According to new research, more than a third of youngsters prescribed puberty blockers by Britain’s renowned Tavistock child gender clinic experienced mental health difficulties after using the hormone-altering drugs.
A new look at a 2011 study conducted by the University College London Hospitals (UCLH) and the Tavistock Centre’s Gender Identity Development Service — the UK’s only child gender transition clinic that is set to close due to safeguarding failures — has found that the mental health of 34% of children placed on puberty-blocking drugs “reliably deteriorated,” while 37% saw no difference, and 29% “reliably improved.”
The latest findings contradict a 2011 study of 44 children aged 12 to 15 years old, which stated that there were “no changes in psychological function” after the children were given puberty blockers.
The previous analysis was based on averages of groups based on questionnaires given to children and their parents, while the latest conclusions were based on individual responses, according to The Telegraph.

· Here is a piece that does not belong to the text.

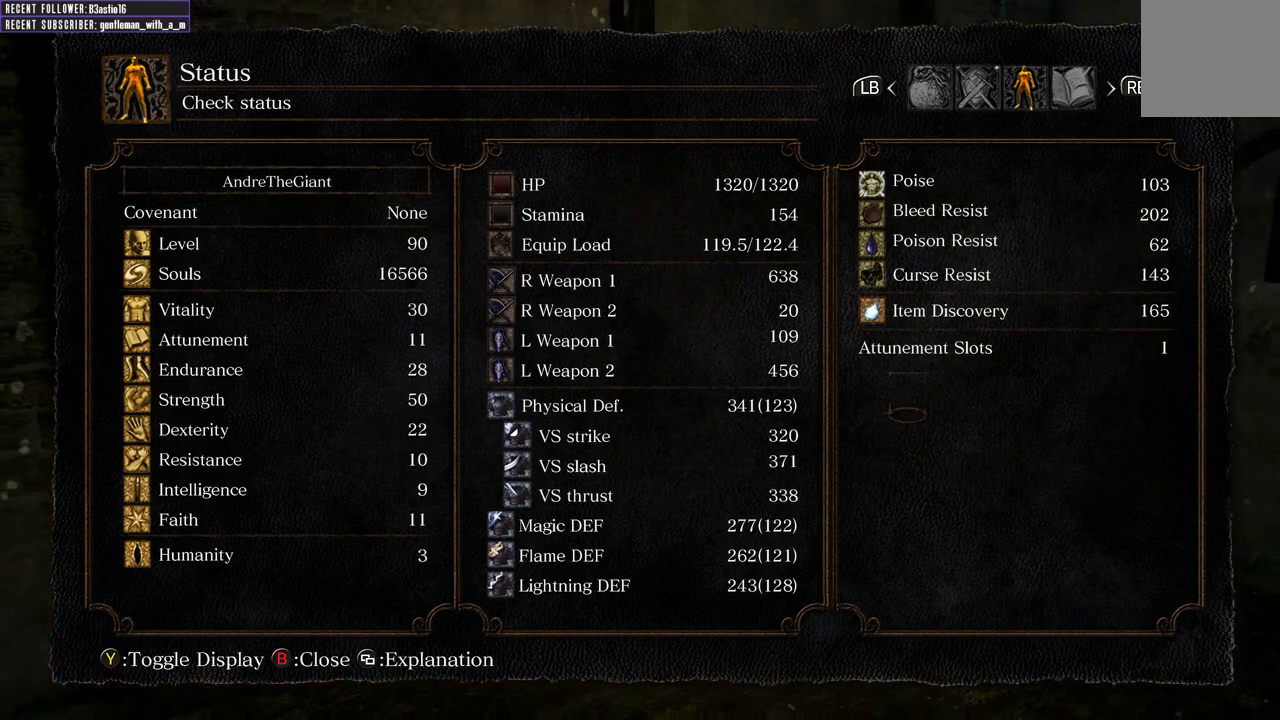
{"buttons": [], "left_stick": "down-right", "right_stick": "right", "events": [[133, "left_stick", "up-right"], [133, "right_stick", "right"], [367, "left_stick", "down-right"]]}
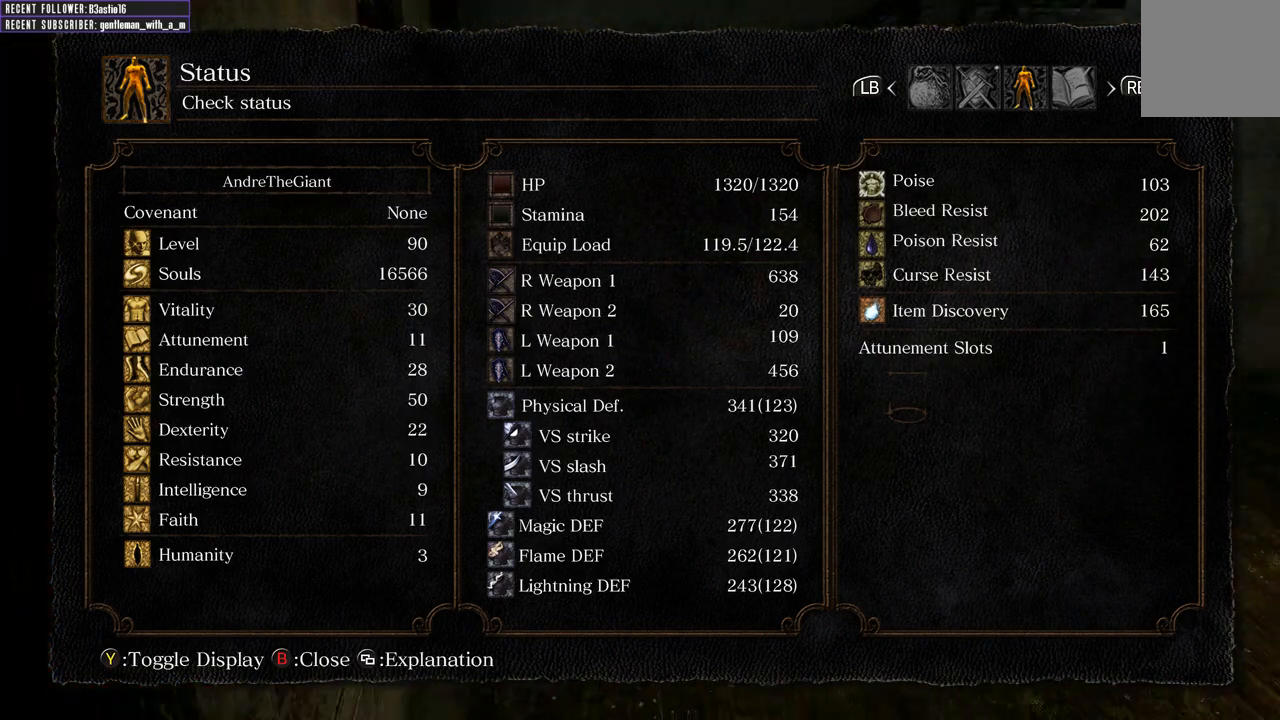
{"buttons": [], "left_stick": "up-right", "right_stick": "center", "events": [[233, "left_stick", "up-right"], [250, "right_stick", "center"]]}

Professor of psychology and sociology in the School of Health and Social Care at the University of Essex, Susan McPherson and retired social scientist David Freedman — who led the new inquiry — said that their methodology provides a “greater indication as to variation across participants”
“This complementary analytic approach allows us to look at how a treatment is performing in terms of the percentage of patients improving, deteriorating and showing clinically significant change,” the researchers said.
“It is possible, using this approach, to look at patterns, such as who is benefitting and who is not,” they continued. “We recommend that these approaches be incorporated into new GD [gender dysphoria] services being established in the UK as well as new research studies being designed.”
The gender clinic has faced criticism from whistleblowers, including from the former governor of the Tavistock and Portman NHS Foundation Trust, Dr David Bell, who revealed last year that clinicians would make determinations on whether to put children on hormone-altering drugs under dubious pretences, such as if young girls failed to show interest in “pink ribbons and dollies“.